Sebbene l’idea che la Storia si ripeta sia tentatrice, è importante notare le considerevoli differenze ideologiche. Come alcuni teorici hanno osservato, da un punto di vista filosofico la Seconda Guerra Mondiale ha rappresentato una battaglia fra tre ideologie, per quale rappresentasse meglio la modernità su scala globale. Il risultato di questa battaglia fu che il comunismo (Unione Sovietica) e il liberalismo (Stati Uniti) trionfarono sul fascismo. In seguito la Guerra Fredda vide il confronto fra le due ideologie moderne superstiti, in conseguenza del quale l’Unione Sovietica collassò (1991) consegnando la vittoria al liberalismo. La stagione postmoderna cominciò con il liberalismo rimasto solo a rappresentare la modernità nel processo storico (rendendo obsoleto il paradigma destra-sinistra generalmente accettato nel ventesimo secolo). Alcuni analisti hanno chiamato questa ideologia “neoliberalismo”, altri “post-liberalismo”. Entrambe queste espressioni, in ogni caso, descrivono la stessa parabola storica, che vide questo sistema ideale svilupparsi nella sua forma corrente: l’individuo (privato di tutti i legami tradizionali) al centro della storia, il capitale finanziario con le sue imprese internazionali senza volto, il cieco consumismo, l’informazione ricreativa per le masse, la falsa fede in un progresso economico infinito, la religione secolare dei “diritti umani” come strumento di una politica estera spesso molto poco umanitaria, solo per elencare alcune caratteristiche.

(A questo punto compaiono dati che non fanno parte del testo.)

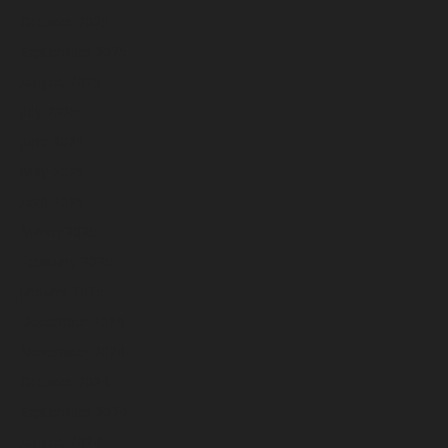
October 2025
September 2025
August 2025
July 2025
June 2025
May 2025
April 2025
March 2025
February 2025
January 2025
December 2024
November 2024
October 2024
September 2024
August 2024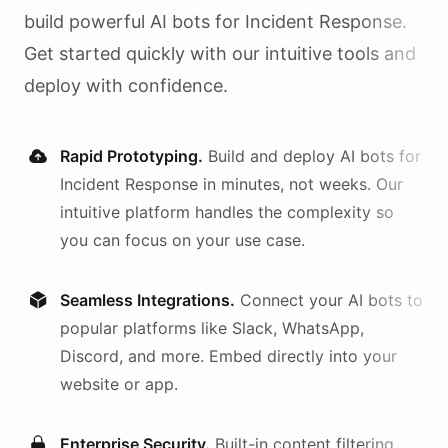
build powerful AI
bots
for
Incident Response
.
Get started quickly with our intuitive tools and
deploy with confidence.
Rapid Prototyping.
Build and deploy AI
bots
for
Incident Response
in minutes, not weeks. Our
intuitive platform handles the complexity so
you can focus on your use case.
Seamless Integrations.
Connect your AI
bots
to
popular platforms like Slack, WhatsApp,
Discord, and more. Embed directly into your
website or app.
Enterprise Security.
Built-in content filtering,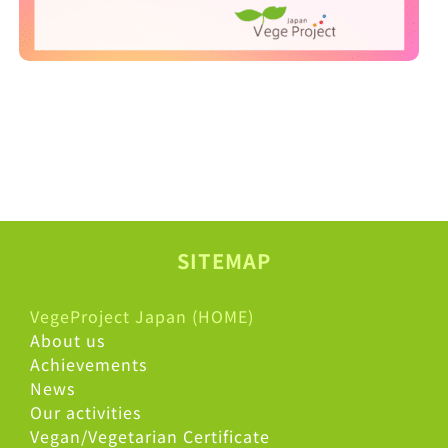
SITEMAP
VegeProject Japan (HOME)
About us
Achievements
News
Our activities
Vegan/Vegetarian Certificate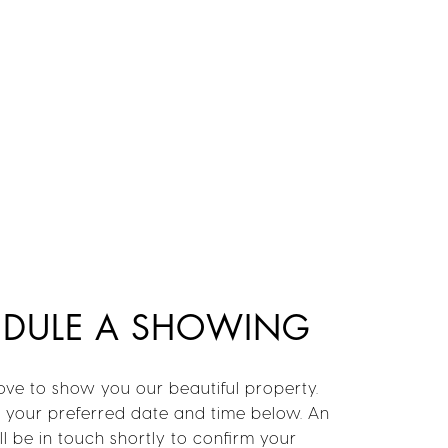
EDULE A SHOWING
ve to show you our beautiful property.
t your preferred date and time below. An
l be in touch shortly to confirm your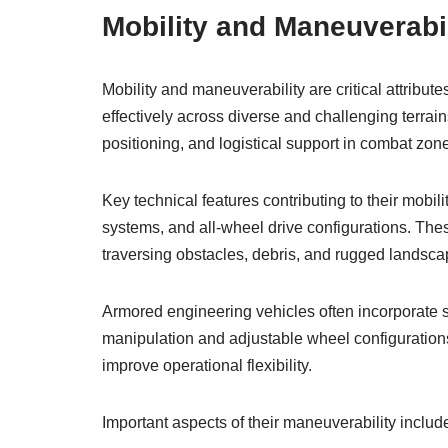
Mobility and Maneuverabil
Mobility and maneuverability are critical attribu
effectively across diverse and challenging terrai
positioning, and logistical support in combat zon
Key technical features contributing to their mob
systems, and all-wheel drive configurations. The
traversing obstacles, debris, and rugged landsca
Armored engineering vehicles often incorporate s
manipulation and adjustable wheel configuration
improve operational flexibility.
Important aspects of their maneuverability includ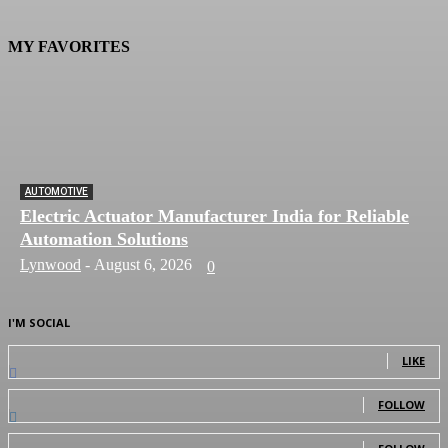
MY FAVORITES
AUTOMOTIVE
Electric Actuator Manufacturer India for Reliable
Automation Solutions
Lynwood
-
August 6, 2026
0
I'M SOCIAL
0
Fans
LIKE
0
Followers
FOLLOW
0
Followers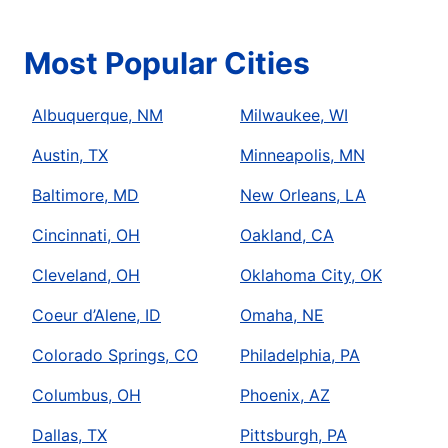
Most Popular Cities
Albuquerque, NM
Milwaukee, WI
Austin, TX
Minneapolis, MN
Baltimore, MD
New Orleans, LA
Cincinnati, OH
Oakland, CA
Cleveland, OH
Oklahoma City, OK
Coeur d’Alene, ID
Omaha, NE
Colorado Springs, CO
Philadelphia, PA
Columbus, OH
Phoenix, AZ
Dallas, TX
Pittsburgh, PA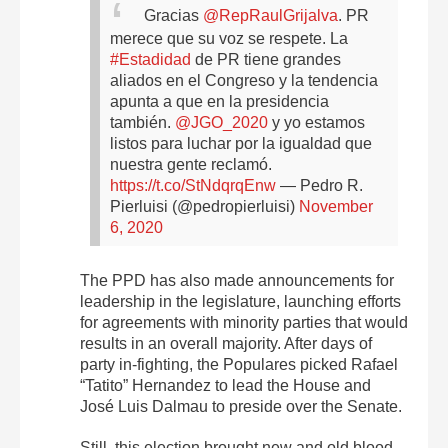
Gracias
@RepRaulGrijalva
. PR
merece que su voz se respete. La
#Estadidad
de PR tiene grandes
aliados en el Congreso y la tendencia
apunta a que en la presidencia
también.
@JGO_2020
y yo estamos
listos para luchar por la igualdad que
nuestra gente reclamó.
https://t.co/StNdqrqEnw
— Pedro R.
Pierluisi (@pedropierluisi)
November
6, 2020
The PPD has also made announcements for
leadership in the legislature, launching efforts
for agreements with minority parties that would
results in an overall majority. After days of
party in-fighting, the Populares picked Rafael
“Tatito” Hernandez to lead the House and
José Luis Dalmau to preside over the Senate.
Still, this election brought new and old blood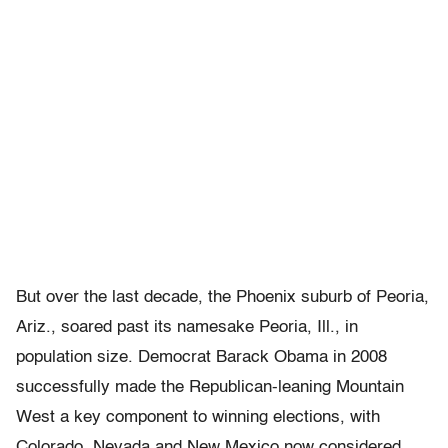
But over the last decade, the Phoenix suburb of Peoria,
Ariz., soared past its namesake Peoria, Ill., in
population size. Democrat Barack Obama in 2008
successfully made the Republican-leaning Mountain
West a key component to winning elections, with
Colorado, Nevada and New Mexico now considered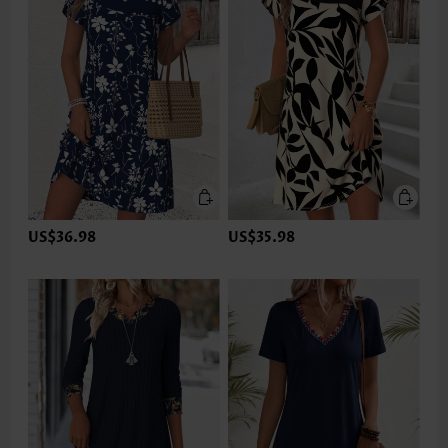
US$36.98
US$35.98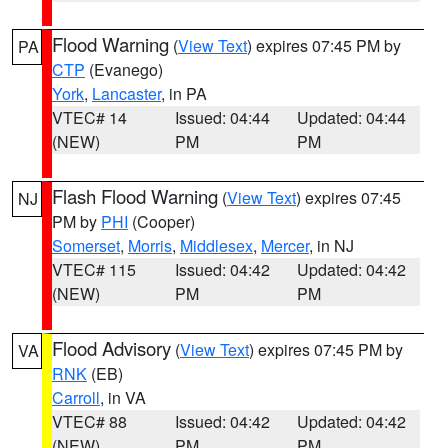
Flood Warning
(
View Text
) expires 07:45 PM by
PA
CTP
(Evanego)
York
,
Lancaster
, in PA
VTEC# 14
Issued: 04:44
Updated: 04:44
(NEW)
PM
PM
Flash Flood Warning
(
View Text
) expires 07:45
NJ
PM by
PHI
(Cooper)
Somerset
,
Morris
,
Middlesex
,
Mercer
, in NJ
VTEC# 115
Issued: 04:42
Updated: 04:42
(NEW)
PM
PM
Flood Advisory
(
View Text
) expires 07:45 PM by
VA
RNK
(EB)
Carroll
, in VA
VTEC# 88
Issued: 04:42
Updated: 04:42
(NEW)
PM
PM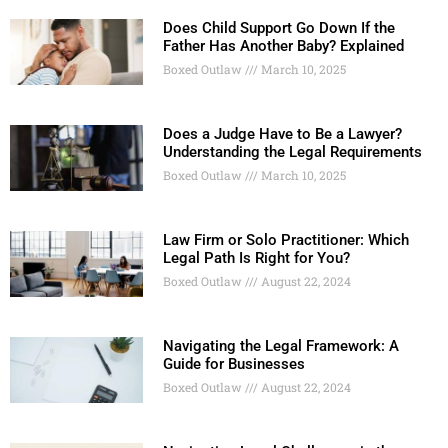
Does Child Support Go Down If the
Father Has Another Baby? Explained
Boxed Outlaw
March 10, 2025
Does a Judge Have to Be a Lawyer?
Understanding the Legal Requirements
Boxed Outlaw
March 10, 2025
Law Firm or Solo Practitioner: Which
Legal Path Is Right for You?
Boxed Outlaw
August 22, 2024
Navigating the Legal Framework: A
Guide for Businesses
Boxed Outlaw
August 22, 2024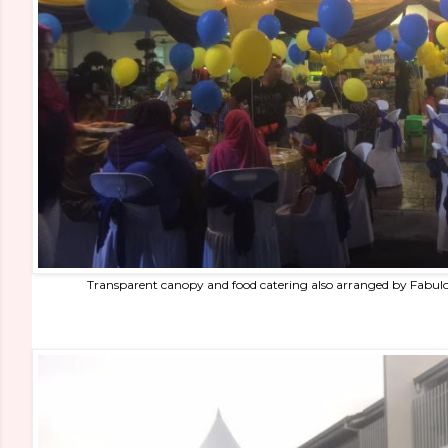
Transparent canopy and food catering also arranged by Fabul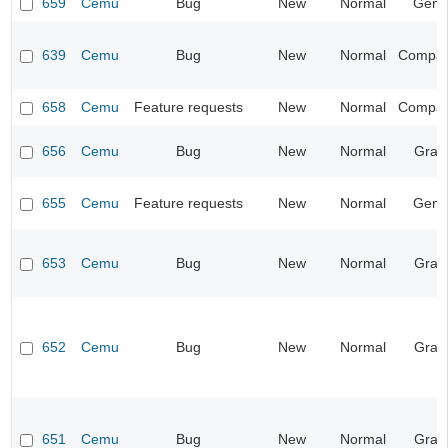
659
Cemu
Bug
New
Normal
Gene
639
Cemu
Bug
New
Normal
Compatib
658
Cemu
Feature requests
New
Normal
Compatib
656
Cemu
Bug
New
Normal
Grap
655
Cemu
Feature requests
New
Normal
Gene
653
Cemu
Bug
New
Normal
Grap
652
Cemu
Bug
New
Normal
Grap
651
Cemu
Bug
New
Normal
Grap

Ovviamente le altre ideologie del ventesimo secolo non si sono estinte completamente. Ma è il post-liberalismo con la sua egemonia globale che permette loro di esistere solo per servire ai suoi fini. E sono i sacerdoti di questa ideologia, le classi dirigenti nell’occidente istituzionale, che consentono l’esistenza di quelli che si qualificano come fascisti in Ucraina, allo stesso modo con cui sostengono i cosiddetti ribelli “moderati” in Medio Oriente. Fatto ciò la bocca delle oligarchie, i mass media, ripuliscono i primi presentandoli come “nazionalisti”, “di estrema destra”, o semplicemente “controversi”. All’opposto, quelli che sfidano l’egemonia ideologica, anche nel modo più blando, vengono sottoposti ad un processo di reductio ad Hitlerum. E’ il caso di qualsiasi partito politico come, ad esempio, il Front National, che mostri un attaccamento al tradizionalismo (antiglobalismo), anche solo nella forma di una asserzione della sovranità nazionale che prevalga sulle formazioni sovranazionali come la NATO.

Di fatto l’ideologia post liberale è una  dei fattori che accecano molti Occidentali impedendo loro di vedere la verità sulla guerra di liberazione del Donbass. Il modello di cittadinanza corrente in Occidente è astratto: si basa su di una serie di principi per i quali gli individui sono intercambiabili (nella misura in cui fanno propri i “valori Europei” o “il sistema di vita Americano”) in sostituzione di concezioni più tradizionali di radicamento nel territorio, di legami linguistici e culturali, e di vincoli ancestrali. Quelli che si adeguano a questa astrazione non riescono a capire in che modo appartenere alla stessa gente (narod) conferisce un senso di comunità che supera la divisione fra stati (Russia e Ucraina contemporanee) formati a casaccio al tempo del collasso dell’Unione Sovietica, e perché questa gente sembri attaccata alla propria lingua, alla cultura, alla religione, alla storia, ed alla terra e perché siano disponibili a morire per questi valori. Ma questa guerra (una guerra concepita per dividere) ha costretto anche quei russi inclini ad un pensiero più tradizionale a unirsi idealmente e spiritualmente agli altri, che provavano i loro sentimenti e vivevano oltre il confine, per iniziare ad interrogarsi tutti su chi effettivamente erano, costruendo, con incertezza ma pieni di speranza, l’idea del “Mondo Russo”. Oltre la destra e la sinistra. Oltre i Rossi e i Bianchi.